RECORDS TO USE section start

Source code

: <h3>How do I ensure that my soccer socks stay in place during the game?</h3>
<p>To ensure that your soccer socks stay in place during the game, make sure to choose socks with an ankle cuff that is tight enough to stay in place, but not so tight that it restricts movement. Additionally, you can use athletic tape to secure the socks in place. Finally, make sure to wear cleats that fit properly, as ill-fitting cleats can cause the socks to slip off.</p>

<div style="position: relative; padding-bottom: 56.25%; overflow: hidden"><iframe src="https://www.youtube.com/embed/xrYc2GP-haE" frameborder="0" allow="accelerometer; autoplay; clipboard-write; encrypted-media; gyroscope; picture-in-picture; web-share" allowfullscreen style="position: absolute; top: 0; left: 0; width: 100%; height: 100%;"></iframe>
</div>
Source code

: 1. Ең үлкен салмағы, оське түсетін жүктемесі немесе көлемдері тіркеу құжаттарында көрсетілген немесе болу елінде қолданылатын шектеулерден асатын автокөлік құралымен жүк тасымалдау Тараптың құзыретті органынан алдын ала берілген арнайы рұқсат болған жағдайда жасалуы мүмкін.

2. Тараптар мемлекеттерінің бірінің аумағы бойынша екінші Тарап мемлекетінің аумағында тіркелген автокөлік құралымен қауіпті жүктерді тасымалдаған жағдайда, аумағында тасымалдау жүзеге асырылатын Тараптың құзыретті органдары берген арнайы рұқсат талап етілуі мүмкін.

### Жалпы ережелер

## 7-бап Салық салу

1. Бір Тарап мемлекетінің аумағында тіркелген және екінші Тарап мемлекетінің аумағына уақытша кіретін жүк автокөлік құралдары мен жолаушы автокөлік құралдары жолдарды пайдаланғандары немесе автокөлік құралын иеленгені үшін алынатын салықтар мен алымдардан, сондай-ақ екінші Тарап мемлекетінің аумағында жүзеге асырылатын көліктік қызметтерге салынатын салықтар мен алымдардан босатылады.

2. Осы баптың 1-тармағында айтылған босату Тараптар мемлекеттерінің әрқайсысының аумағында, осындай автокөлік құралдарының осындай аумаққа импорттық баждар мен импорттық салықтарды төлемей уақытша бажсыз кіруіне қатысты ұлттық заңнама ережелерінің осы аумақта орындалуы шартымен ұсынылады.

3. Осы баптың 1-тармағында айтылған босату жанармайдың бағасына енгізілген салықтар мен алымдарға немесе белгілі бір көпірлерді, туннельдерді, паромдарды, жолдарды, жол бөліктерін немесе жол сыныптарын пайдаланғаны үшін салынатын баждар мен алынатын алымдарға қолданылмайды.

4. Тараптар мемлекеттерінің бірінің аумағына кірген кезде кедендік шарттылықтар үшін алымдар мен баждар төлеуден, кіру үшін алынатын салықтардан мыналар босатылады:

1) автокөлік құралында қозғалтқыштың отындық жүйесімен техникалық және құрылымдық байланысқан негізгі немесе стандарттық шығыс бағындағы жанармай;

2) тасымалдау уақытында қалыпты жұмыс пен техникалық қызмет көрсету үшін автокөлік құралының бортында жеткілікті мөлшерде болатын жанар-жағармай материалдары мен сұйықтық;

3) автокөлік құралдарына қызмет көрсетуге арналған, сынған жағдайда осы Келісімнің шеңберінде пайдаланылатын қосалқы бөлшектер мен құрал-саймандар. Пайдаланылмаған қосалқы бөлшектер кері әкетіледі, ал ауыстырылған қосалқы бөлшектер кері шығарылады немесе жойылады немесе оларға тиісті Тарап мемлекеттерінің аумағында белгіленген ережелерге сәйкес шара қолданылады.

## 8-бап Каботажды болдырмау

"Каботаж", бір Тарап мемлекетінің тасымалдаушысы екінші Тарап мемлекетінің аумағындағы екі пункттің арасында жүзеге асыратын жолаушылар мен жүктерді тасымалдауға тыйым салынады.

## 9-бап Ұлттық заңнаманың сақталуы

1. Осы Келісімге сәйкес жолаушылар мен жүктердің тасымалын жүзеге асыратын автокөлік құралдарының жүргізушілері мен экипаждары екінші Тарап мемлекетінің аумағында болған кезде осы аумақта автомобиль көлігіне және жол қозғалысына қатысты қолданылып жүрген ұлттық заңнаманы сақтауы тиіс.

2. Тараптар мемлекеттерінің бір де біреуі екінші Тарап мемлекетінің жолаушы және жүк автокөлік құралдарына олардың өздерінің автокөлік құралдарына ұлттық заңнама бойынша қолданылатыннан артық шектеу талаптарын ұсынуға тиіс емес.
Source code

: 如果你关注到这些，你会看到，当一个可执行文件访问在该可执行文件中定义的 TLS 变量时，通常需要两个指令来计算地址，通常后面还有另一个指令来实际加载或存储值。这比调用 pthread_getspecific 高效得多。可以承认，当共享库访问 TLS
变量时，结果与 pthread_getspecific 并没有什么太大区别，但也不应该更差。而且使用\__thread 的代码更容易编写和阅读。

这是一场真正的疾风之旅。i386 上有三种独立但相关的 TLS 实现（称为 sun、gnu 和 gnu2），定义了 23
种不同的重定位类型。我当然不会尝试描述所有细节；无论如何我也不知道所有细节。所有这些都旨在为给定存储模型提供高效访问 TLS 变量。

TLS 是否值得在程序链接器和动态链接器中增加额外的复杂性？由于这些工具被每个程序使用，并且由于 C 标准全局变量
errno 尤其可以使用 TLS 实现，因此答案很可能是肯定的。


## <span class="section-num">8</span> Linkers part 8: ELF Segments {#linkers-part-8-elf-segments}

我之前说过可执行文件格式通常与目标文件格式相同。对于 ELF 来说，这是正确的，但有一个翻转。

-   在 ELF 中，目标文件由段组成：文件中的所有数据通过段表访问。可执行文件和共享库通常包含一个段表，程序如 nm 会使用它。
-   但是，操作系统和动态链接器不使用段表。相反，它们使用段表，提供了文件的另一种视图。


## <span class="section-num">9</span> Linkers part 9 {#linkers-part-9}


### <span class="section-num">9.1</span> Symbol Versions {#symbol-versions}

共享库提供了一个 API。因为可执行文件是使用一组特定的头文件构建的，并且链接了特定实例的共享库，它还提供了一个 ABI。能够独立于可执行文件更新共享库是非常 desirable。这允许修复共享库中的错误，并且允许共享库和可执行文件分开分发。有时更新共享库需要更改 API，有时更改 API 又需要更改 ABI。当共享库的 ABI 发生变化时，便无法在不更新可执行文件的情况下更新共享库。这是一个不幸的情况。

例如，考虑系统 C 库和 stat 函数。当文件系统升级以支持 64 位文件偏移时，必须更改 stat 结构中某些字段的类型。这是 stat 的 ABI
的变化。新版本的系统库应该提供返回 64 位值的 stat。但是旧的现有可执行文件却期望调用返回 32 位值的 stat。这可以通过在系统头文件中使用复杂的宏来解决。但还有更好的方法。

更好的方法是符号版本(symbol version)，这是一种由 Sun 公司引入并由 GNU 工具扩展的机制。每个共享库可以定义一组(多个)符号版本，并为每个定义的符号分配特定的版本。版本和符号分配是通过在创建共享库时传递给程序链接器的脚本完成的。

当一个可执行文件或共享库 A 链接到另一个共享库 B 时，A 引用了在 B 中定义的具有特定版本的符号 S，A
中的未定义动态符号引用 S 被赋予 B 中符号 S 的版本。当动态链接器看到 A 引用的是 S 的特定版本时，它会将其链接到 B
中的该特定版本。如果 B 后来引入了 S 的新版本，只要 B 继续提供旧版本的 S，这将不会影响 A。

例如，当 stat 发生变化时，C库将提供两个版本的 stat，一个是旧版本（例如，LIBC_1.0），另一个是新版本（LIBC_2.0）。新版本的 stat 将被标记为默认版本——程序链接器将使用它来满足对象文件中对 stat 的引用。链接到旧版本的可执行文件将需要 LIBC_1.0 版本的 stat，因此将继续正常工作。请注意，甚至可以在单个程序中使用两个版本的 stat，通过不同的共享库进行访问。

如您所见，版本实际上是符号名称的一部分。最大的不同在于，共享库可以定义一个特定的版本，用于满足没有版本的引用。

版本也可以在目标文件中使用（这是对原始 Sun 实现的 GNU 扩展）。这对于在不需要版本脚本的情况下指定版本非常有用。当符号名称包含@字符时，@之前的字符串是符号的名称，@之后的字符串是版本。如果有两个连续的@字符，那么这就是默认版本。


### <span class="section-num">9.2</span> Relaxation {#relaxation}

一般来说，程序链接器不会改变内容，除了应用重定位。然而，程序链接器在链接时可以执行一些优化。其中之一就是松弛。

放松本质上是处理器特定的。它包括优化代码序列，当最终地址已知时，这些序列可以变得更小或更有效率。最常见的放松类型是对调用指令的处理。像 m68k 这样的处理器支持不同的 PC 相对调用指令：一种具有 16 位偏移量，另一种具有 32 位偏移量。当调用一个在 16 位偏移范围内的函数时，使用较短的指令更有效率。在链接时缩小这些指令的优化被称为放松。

RECORDS TO USE section end

* _WORK ORDER_
Only the lines from the start of the data to the line holding "## 7-бап Салық салу" are wanted; return them exactly, both ends included.

* _EXERCISE OUTPUT_
Source code

: <h3>How do I ensure that my soccer socks stay in place during the game?</h3>
<p>To ensure that your soccer socks stay in place during the game, make sure to choose socks with an ankle cuff that is tight enough to stay in place, but not so tight that it restricts movement. Additionally, you can use athletic tape to secure the socks in place. Finally, make sure to wear cleats that fit properly, as ill-fitting cleats can cause the socks to slip off.</p>

<div style="position: relative; padding-bottom: 56.25%; overflow: hidden"><iframe src="https://www.youtube.com/embed/xrYc2GP-haE" frameborder="0" allow="accelerometer; autoplay; clipboard-write; encrypted-media; gyroscope; picture-in-picture; web-share" allowfullscreen style="position: absolute; top: 0; left: 0; width: 100%; height: 100%;"></iframe>
</div>
Source code

: 1. Ең үлкен салмағы, оське түсетін жүктемесі немесе көлемдері тіркеу құжаттарында көрсетілген немесе болу елінде қолданылатын шектеулерден асатын автокөлік құралымен жүк тасымалдау Тараптың құзыретті органынан алдын ала берілген арнайы рұқсат болған жағдайда жасалуы мүмкін.

2. Тараптар мемлекеттерінің бірінің аумағы бойынша екінші Тарап мемлекетінің аумағында тіркелген автокөлік құралымен қауіпті жүктерді тасымалдаған жағдайда, аумағында тасымалдау жүзеге асырылатын Тараптың құзыретті органдары берген арнайы рұқсат талап етілуі мүмкін.

### Жалпы ережелер

## 7-бап Салық салу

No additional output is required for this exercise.